I had a lot of modbus problems. Invested a huge amount into debugging. Weeks and weeks. Non deterministic connection abruptions are hard to tackle. In the end I found out that it's not even modbus, but just plain simply the TCP/IP stack of the wallbox (on the modbus port 502) that breaks down when called "too often" which already is more than once per second.

for i in {1..10}; do echo "Try $i"; nc -zv <IP_OF_YOUR_WALLBOX> 502; sleep 1; done
Try 1
Connection to 192.168.178.24 502 port [tcp/*] succeeded!
Try 2
Connection to 192.168.178.24 502 port [tcp/*] succeeded!
Try 3
<===== crash / timeout

then wallbox needs to be restarted.

Apr 20 '25 17:04 Doogiemuc

Think you‘ve commenged in the wrong repo ☝🏻

Apr 20 '25 18:04 andig

@antoineco thanks for the shared context, especially https://github.com/grid-x/modbus/commit/07ce43b97109f5ae583a6f661b47e592a0324b34. It seems that the simplistic "close the connection on error" approach I'm trying to take solves each of the linked issues, if at the cost of missing and needing to retry a request. The SolarEdge issue sounds like it might not be solved by it, but at evcc we've not yet seen it in the wild.

That said, I'd be happy for any other solution to "server side closed connection" that might be less invasive. Anything I've tried did fail in the one of other way and was generally much slower to recover if at all.
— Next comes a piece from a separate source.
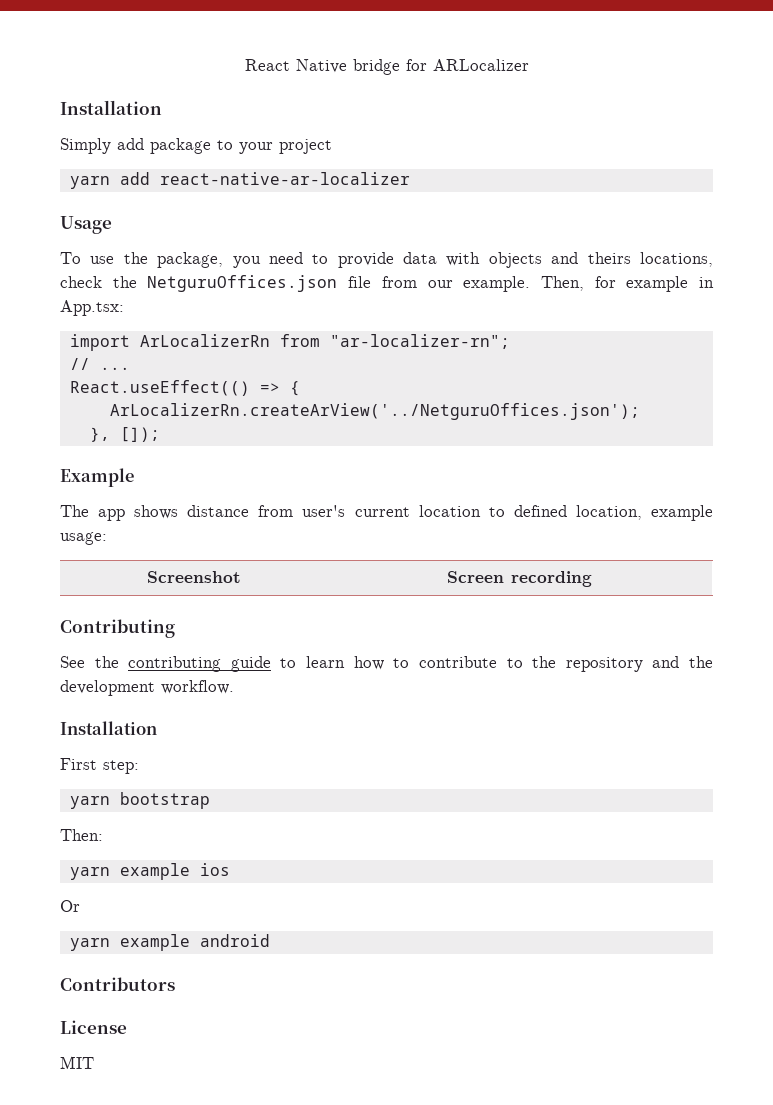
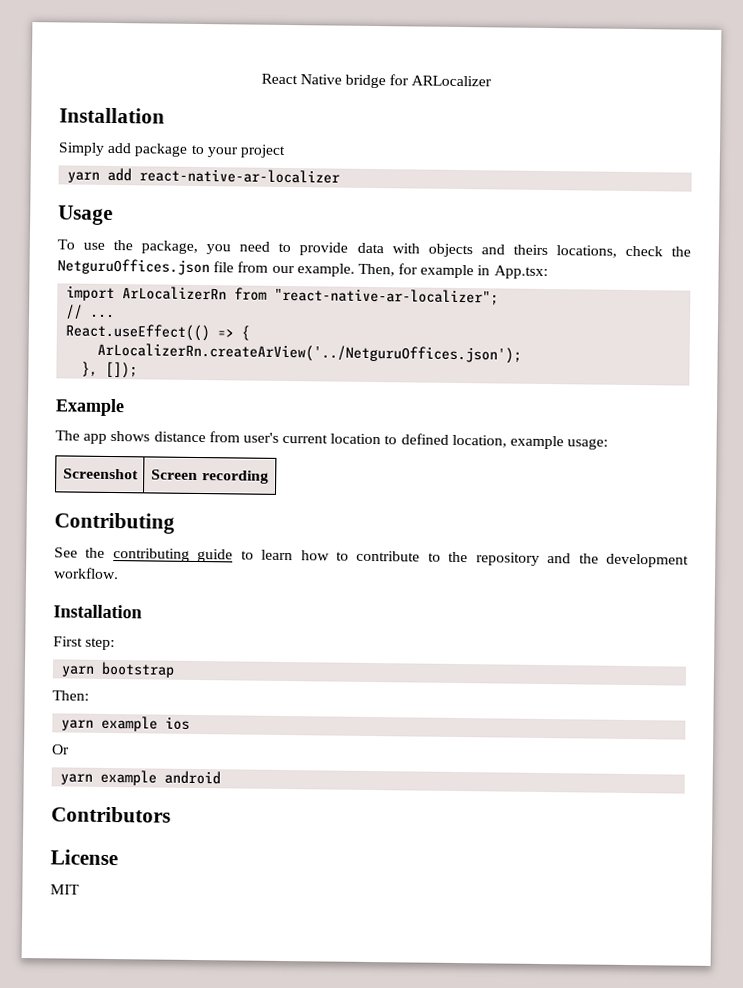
[329,334,510,349] "ar-localizer-rn"; -> [274,287,500,306] "react-native-ar-localizer";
If we were to revert all of that like you did, multiple integrations would suddenly break at gridX.

I wouldn't expect that of course. I still think there's missing piece of better handling here. A good example btw is the Varta battery which closes the connection after 4s. That should be an example that one could also build a good test case for?

Apr 21 '25 11:04 andig